Major retailers anticipate higher costs and possible store closures
Retail in the United States has always been unpredictable, but the latest round of tariffs proposed by the Trump administration could intensify those uncertainties. Five years ago, stores were struggling with forced closures and declining foot traffic. Now, they are bracing for a new challenge that could disrupt pricing, sourcing and working conditions in the coming months.

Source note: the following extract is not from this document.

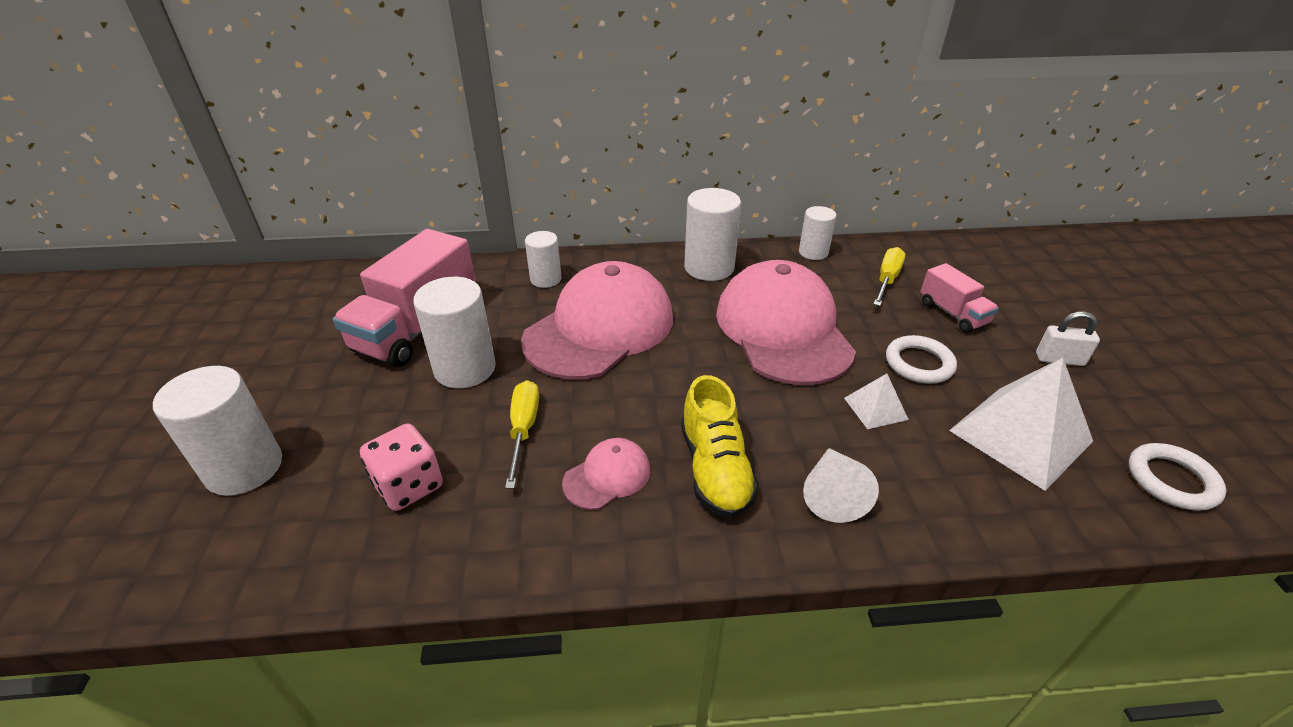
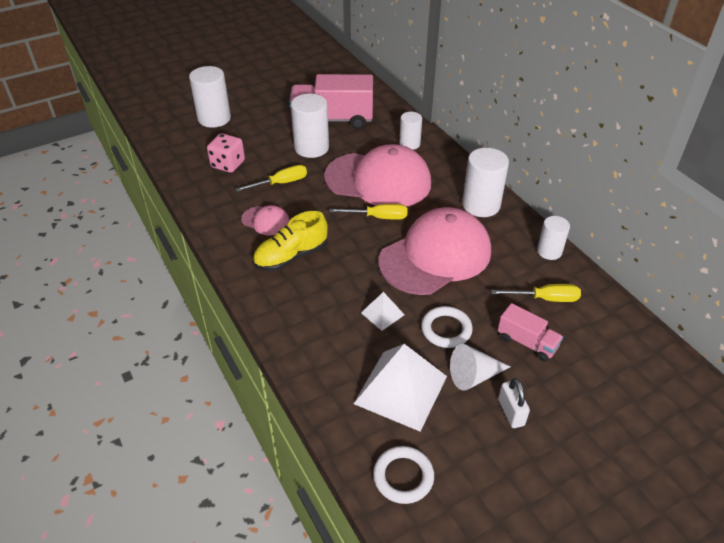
camera: 65 degrees right, 5 degrees up
white cone [803,448,879,523] -> white cone moved to [450,344,511,391]
pink truck [920,263,999,332] -> pink truck turned 90 degrees counterclockwise [498,303,563,362]
none -> yellow screwdriver [329,204,407,220]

Understanding the potential impact of Trump’s tariffs on labor and retail supply chains in the United States
Tariffs are essentially taxes on imported goods. The administration’s plan includes imposing the following rates on imports from key trading partners:
Country | Proposed Tariff Rate |
---|---|
China | 34% |
Vietnam | 46% |
Taiwan | 32% |
India | 26% |
South Korea | 25% |
Japan | 24% |
EU | 20% |
Walmart and Kohl’s, which rely heavily on merchandise from Asia, could suffer immediate impacts. There could be price increases on items such as clothing and household goods, directly affecting employee hours, scheduling and the overall US labor market if consumer spending declines.
Why physical businesses face greater risks amid these proposed tariffs in the US
Tariffs increase the cost of imported goods, a burden that often falls on retailers with large physical stores. Kohl’s, for example, has already closed dozens of stores in 2025. With significant tariffs on products from China or Vietnam, it may be pressured to raise prices or look for new suppliers. Smaller retail operations, once decimated by pandemic closures, risk further setbacks if major players reduce their overheads by cutting staff or local presence.
Measures that retailers and their employees can take to manage the growing tariff pressures
Can they be fined for not complying with the new import taxes? The answer is no, but they must follow legal import guidelines or risk losing permits or suffering supply disruptions. To address this situation, many are examining domestic production lines or negotiating directly with suppliers to absorb some of the costs. Here is a short list of possible strategies:
- Renegotiate contracts: Retailers could ask suppliers to share the costs related to tariffs.
- Diversify the supply chain: explore products from countries with lower tariffs or no new tariffs.
- Optimize inventory: avoid overstocking high-tariff items.
- Rationalize labor costs: reassign or retrain employees in areas of higher demand.
These measures could help major retailers remain stable and protect jobs in the short term. In 2020, nationwide lockdowns forced a shift to online shopping. Walmart adapted by strengthening its e-commerce presence, but Kohl’s struggled, closing stores and cutting partnerships to reduce losses. Now, with the threat of tariff increases, the stakes are different, but still formidable. Brick-and-mortar establishments need competitive prices to attract cautious consumers. Meanwhile, senior management must balance worker retention and rising operating costs.
Trump’s proposed tariffs could reshape the retail sector once again, leading to possible store closures, changes in the supply chain and new staffing decisions. While large retailers such as Walmart can pass on costs or renegotiate with suppliers, chains such as Kohl’s could be left in a vulnerable position. If tariffs lead to significant price increases, it could be the tipping point for retailers still recovering from pandemic losses.